The Convertible Note that has now been cancelled presented a dilution risk for shareholders upon potential conversion into equity at as much as a 50% discount to market pricing for shares. Management is committed to preventing dilution risk as part of its official anti-dilution strategic initiative, introduced last year. The Company has regularly and consistently taken steps to eliminate, cancel, or pre-empt dilution risks such as those presented by convertible debt notes since announcing this initiative.
This announcement follows the Company’s recent moves to energize its initial POD5IVE crypto mining unit and to acquire the means to assemble and energize two additional mining pods, each powering full-scale mining operations involving hundreds of high-performance mining rigs.
Pierce added, “This is just the beginning on so many levels, and we will continue to protect our shareholders and advance their interests around every corner. We are approaching every decision from the perspective of driving long-term value. We have a number of very exciting announcements coming as we continue to expand operations at a rapid rate, but we know that none of this would be possible without the steady strong-handed support of our valued shareholders.”

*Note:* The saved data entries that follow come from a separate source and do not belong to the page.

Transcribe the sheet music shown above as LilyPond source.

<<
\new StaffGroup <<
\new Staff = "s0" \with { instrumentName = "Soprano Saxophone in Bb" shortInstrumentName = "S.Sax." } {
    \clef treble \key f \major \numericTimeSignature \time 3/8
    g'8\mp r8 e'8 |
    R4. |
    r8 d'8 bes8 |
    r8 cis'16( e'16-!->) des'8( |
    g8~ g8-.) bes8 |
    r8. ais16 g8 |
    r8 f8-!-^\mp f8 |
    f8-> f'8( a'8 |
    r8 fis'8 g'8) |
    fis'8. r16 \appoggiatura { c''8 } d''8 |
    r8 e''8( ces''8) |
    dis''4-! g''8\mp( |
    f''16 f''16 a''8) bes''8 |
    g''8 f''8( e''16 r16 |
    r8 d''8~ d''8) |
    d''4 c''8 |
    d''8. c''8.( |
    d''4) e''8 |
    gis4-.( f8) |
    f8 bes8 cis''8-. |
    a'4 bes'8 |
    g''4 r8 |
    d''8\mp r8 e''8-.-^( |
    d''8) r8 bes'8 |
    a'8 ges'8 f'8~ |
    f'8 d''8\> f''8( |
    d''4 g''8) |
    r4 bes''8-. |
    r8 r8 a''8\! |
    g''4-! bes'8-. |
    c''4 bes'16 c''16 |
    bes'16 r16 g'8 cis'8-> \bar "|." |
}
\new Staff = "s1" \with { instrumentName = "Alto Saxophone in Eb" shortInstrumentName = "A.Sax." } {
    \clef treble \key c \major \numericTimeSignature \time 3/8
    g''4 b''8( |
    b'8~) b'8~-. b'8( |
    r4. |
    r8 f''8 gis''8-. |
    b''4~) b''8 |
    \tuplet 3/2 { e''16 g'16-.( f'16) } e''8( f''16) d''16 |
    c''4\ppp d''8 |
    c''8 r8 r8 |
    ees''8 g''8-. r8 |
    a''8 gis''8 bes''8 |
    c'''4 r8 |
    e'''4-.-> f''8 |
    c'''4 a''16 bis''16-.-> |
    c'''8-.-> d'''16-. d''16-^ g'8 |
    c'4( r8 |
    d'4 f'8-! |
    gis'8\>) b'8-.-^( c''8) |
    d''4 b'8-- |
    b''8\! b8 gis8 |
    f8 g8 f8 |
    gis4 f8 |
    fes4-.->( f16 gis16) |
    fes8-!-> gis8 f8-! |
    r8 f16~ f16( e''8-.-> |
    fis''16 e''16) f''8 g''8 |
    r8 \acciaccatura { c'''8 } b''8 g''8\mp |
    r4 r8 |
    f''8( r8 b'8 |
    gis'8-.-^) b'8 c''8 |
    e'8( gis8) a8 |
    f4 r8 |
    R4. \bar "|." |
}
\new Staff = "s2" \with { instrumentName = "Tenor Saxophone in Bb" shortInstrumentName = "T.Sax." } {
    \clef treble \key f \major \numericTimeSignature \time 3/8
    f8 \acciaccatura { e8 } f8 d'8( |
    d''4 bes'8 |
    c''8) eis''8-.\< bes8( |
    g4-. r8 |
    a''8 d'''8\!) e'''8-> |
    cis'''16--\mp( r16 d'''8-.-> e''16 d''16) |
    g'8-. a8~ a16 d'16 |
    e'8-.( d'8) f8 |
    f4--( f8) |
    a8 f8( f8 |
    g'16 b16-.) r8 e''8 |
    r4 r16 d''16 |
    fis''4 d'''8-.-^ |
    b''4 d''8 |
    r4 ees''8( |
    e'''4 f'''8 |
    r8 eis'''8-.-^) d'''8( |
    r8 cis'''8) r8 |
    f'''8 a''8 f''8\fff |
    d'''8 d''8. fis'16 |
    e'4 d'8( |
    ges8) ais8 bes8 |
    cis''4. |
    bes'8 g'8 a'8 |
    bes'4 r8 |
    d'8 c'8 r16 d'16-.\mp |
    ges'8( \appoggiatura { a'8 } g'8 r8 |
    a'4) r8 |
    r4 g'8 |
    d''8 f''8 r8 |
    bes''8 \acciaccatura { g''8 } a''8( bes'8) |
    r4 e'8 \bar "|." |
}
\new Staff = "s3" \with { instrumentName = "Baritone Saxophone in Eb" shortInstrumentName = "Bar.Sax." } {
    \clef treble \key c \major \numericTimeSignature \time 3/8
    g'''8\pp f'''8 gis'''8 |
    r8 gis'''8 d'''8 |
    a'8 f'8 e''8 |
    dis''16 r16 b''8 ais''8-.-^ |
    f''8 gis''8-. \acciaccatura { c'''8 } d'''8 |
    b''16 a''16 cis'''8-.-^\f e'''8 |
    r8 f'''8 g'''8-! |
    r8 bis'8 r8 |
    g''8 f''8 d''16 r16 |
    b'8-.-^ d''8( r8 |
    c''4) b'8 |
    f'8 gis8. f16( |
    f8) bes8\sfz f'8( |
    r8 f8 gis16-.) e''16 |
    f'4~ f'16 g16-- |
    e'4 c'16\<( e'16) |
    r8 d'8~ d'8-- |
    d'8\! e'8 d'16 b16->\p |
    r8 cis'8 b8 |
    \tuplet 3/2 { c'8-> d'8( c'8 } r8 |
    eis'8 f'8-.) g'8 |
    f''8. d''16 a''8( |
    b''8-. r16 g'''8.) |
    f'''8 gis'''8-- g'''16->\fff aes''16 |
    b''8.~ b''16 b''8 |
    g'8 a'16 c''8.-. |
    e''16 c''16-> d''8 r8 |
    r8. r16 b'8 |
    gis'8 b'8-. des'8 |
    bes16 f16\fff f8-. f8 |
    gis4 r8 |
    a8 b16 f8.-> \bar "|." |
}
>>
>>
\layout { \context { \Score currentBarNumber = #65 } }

ISW Holdings Ord Shs (OTCMKTS:ISWH) has demonstrated strong growth, with seven consecutive quarters of sharp sequential growth. Its most recent quarter put the company on an annual run-rate to pull in more than $1.5 million in revenues not counting what appears to be significant growth brewing in its crypto mining and mining equipment segment over coming months as it continues to scale up operations.
Riot Blockchain Inc (NASDAQ:RIOT) is expanding and upgrading its mining operations by securing the most energy efficient miners currently available.
The company also holds certain non-controlling investments in blockchain technology companies. Riot is headquartered in Castle Rock, Colorado, and the company’s mining facility operates out of upstate New York, under a co-location hosting agreement with Coinmint.
Riot Blockchain Inc (NASDAQ:RIOT) recently announced that it will achieve an estimated hash rate capacity of 1.06 Exahash per second with the deployment of the newly received 2,002 S19 Pro Antminers.
“Exceeding 1 EH/s in hash rate capacity marks a major milestone for the Company,” said Jason Les, CEO of Riot. “While we are proud of this accomplishment, we view it as the successful completion of just one of many steps of our ongoing growth plan. Riot continues to receive and deploy next-generation miners from Bitmain and remains on schedule to more than triple our currently deployed capacity by the fourth quarter of 2021.”
The stock has suffered a bit of late, with shares of RIOT taking a hit in recent action, down about -27% over the past week.
Riot Blockchain Inc (NASDAQ:RIOT) pulled in sales of $2.5M in its last reported quarterly financials, representing top line growth of 41.6%. In addition, the company has a strong balance sheet, with cash levels far exceeding current liabilities ($39.1M against $1.3M).